La parole d'Hilaire était tellement forte qu'il fut exilé en Asie Mineure et là, profitant de sa liberté, il a beaucoup réfléchi, il a beaucoup écrit. Et là encore, ses écrits ont dérangé puisque les ariens eux-mêmes vont lui demander pour avoir la paix et de regagner son évêché occidental, pensant qu'il serait moins dangereux au fin fond de la Gaule qu'au cœur même de l'Église en Turquie, centre de l'Asie Mineure.

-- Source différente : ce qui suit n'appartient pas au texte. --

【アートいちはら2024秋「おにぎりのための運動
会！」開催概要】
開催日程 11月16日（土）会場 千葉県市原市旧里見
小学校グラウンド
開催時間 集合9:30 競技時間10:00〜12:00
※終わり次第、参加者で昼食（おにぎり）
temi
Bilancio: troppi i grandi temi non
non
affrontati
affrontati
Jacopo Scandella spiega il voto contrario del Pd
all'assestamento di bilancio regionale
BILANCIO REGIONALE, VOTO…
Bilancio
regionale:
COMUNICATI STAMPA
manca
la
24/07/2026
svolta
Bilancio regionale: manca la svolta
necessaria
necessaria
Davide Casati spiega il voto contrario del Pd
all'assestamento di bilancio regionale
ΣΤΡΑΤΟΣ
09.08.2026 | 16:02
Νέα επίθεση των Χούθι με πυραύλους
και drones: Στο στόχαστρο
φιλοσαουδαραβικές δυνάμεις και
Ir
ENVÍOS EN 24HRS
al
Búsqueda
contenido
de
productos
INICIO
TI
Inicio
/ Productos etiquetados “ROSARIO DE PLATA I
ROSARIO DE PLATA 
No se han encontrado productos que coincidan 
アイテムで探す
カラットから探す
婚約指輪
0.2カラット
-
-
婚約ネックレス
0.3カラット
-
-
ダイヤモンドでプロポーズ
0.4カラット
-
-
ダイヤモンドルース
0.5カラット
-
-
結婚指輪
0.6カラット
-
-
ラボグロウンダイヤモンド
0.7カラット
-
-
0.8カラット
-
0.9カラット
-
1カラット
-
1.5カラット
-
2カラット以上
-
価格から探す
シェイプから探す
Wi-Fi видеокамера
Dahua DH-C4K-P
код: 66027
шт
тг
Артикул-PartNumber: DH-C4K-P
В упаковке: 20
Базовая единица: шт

L'hérésie arienne combat le Christ dans sa divinité. Elle a eu de multiples courants de multiples conséquences et je pense que tous ces courants, toutes ces conséquences ne sont pas tout à fait morts, et qu'aujourd'hui, probablement, un des drames de l'Église et de la foi, spécialement en Occident, c'est que, souvent, si nous sommes un petit peu attentifs à ce qui se dit, à ce qui se proclame, dans l'Église, quels que soient parfois ses niveaux, on retrouve quelques réminiscences très vives et très claires de cet arianisme. A chaque fois que des chrétiens font passer les découvertes de la raison, font passer une conception rationaliste de l'Écriture, font passer une vision et une compréhension subjectiviste des mystères de la foi, à chaque fois que nous reposons notre foi sur des philosophies comme celle de Descartes, de Hegel ou de leurs successeurs, nous sommes en plein arianisme, parce que le mystère de Dieu est vidé de son centre et il s'appuie non pas sur la Révélation et sur lui-même, mais sur ce que nous en comprenons, sur ce que nous voulons en comprendre, et cela est toujours une réduction terrifiante, donc une perte de la foi, un amoindrissement et une décroissance de cette foi dans notre cœur et dans le cœur de l'Église.

Alors, en ces temps d'Epiphanie, où le Christ se manifeste à tous les hommes et à nous en premier lieu, puisque nous le cherchons face à face, dans la méditation de l'Écriture, dans la célébration des mystères, dans l'eucharistie, que ce Christ puisse se manifester tel qu'Il est et non pas tel que nous le voudrions, non pas avec le visage que nous voudrions lui donner parce que ce visage nous arrangerait, ressemblant trop au nôtre. Que ce temps de l'Epiphanie du Christ recentre notre foi, non pas d'abord sur ce que nous en vivons ou sur ce que nous en comprenons ou n'en comprenons pas, mais sur ce fait central, essentiel et nécessaire à la vie de tout un chacun que Dieu est Dieu, qu'Il s'est révélé comme Dieu, que Jésus est l'Envoyé de Dieu, qu'Il est vrai Dieu et vrai homme et cela sans que nous puissions en ajouter ou en retirer.

C'est cela que signifie l'évangile que je viens de lire : "Ce ne sont pas ceux qui disent : "Seigneur ! Seigneur !" qui entreront dans le Royaume des cieux." Cela, beaucoup d'hommes en sont capables, et les Ariens le faisaient, "mais ce sont ceux qui font la volonté de mon Père qui est dans les cieux." Or la volonté du Père, c'est que nous puissions accueillir, dans un cœur sincère, Celui qu'Il a envoyé, son Fils bien-aimé, son Fils Unique, pour que nous puissions retrouver en Lui notre véritable nature, notre véritable condition d'hommes créés à son image et de fils de Dieu restaurés dans la mort du Christ.